Under the loan package,
euro-area governments pledged to make 440 billion euros available, with
60 billion euros more from the EU’s budget and as much as 250 billion
euros from the International Monetary Fund, said Spanish Economy
Minister Elena Salgado.
“We are placing considerable sums in the
interests of stability in Europe,” Salgado told reporters after
chairing the meeting.
In my last
comment, I said European leaders will do whatever it takes to shore
up the financial system and avoid debt deflation. With this move,
they're sending a strong signal that they will do whatever it takes to
support the EMU, and curb any speculative attacks on the euro and
European sovereign debt.
Following the announcement, the Euro,
stocks and Greek bonds are surging and default
swaps are plummeting. In my opinion, European leaders didn't have a
choice. Heavy speculative attacks were threatening
their bank funding system, and had they done nothing, a run on
banks was inevitable.
As for Greece, the WSJ reports that the IMF
approved its rescue package, and urged against debt default.
Finally, the FT reports that Barroso
fires salvo at markets:
José Manuel
Barroso, European Commission president, yesterday said he would propose
placing credit rating agencies under the direct supervision of a
European securities markets authority, writes Tony Barber in
Brussels .
Speaking to the European parliament, Mr Barroso
said: "Financial market players are still in business because
regulatory authorities and democratic institutions - ultimately, the
taxpayers - stabilised the markets in the financial crisis.
"We
acted swiftly then, and precisely for that reason, we will also act
swiftly if further regulation is required."
Mr Barroso's reference
to democratic institutions under siege underlined the extreme
seriousness with which European Union policymakers have begun to view
the accumulating risks to the eurozone's stability.
The 16-nation area's public debt is expected
to rise to 88.5 per cent of gross domestic product next year, a record
in the euro's 11-year history, the Commission estimated.
Mr
Barroso reserved his strongest language for credit rating agencies.
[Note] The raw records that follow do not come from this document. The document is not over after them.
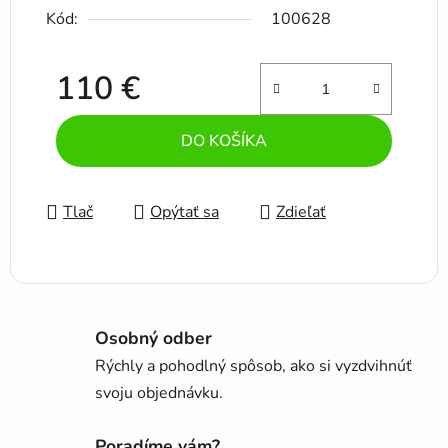
Kód:
100628
110 €
Jednotková cena:
DO KOŠÍKA
Tlač
Opýtať sa
Zdieľať
Osobný odber
Rýchly a pohodlný spôsob, ako si vyzdvihnúť
svoju objednávku.
Poradíme vám?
*François Fillon, French premier, last night said speculators would
fail in any assault on the euro, writes Peggy Hollinger in Paris
.
In a televised interview on TF1, the prime minister
acknowledged that both Greece and the euro had been suffering from a
speculative attack "for several weeks, which has in recent days
intensified". But he said the attack would fail because "the eurozone
is solid. Contrary to popular thinking, the eurozone is less indebted
than any of the big global zones".
Listen
carefully to President Barroso below. The message to speculators is
clear: you no longer have free reign to mount destructive
speculative attacks on European sovereign debt or the Euro.
Even
though it's late, Europe's show of force is resolute and decisive. In my
opinion, this will have a profound impact on markets, helping shore up
confidence and it will stem the slide to deflationary depression.
- advertisements -


Leo is like CNBC; he loves speculators only when they BUY BUY BUY.
Not exactly, but when I see them ganging up to destroy countries and currencies, I say to myself enough is enough.
Oh, come on. Do you think anyone really wants to destroy Europe?
Speculators can see that the European Monetary Union is unsustainable. A gut check is necessary to force Europe to take the sustainable path or disband the EMU entirely. I don't care which it is, but speculators forcing a showndown sooner rather than later can only be a good thing.
Leo, I've never been a huge critic of your rhetoric but "ganging up to destroy countries and currencies"? C'mon. The same people have been playing both sides of the trade.
All the ECB did last night was assure the destruction of Eurozone and likely cause a war in the process.
We will find out if the ECB can legislate various countries with competing interests and priorities. I say most assuredly that it cannot.
This type of sociapathic lunacy is a tragedy for all mankind.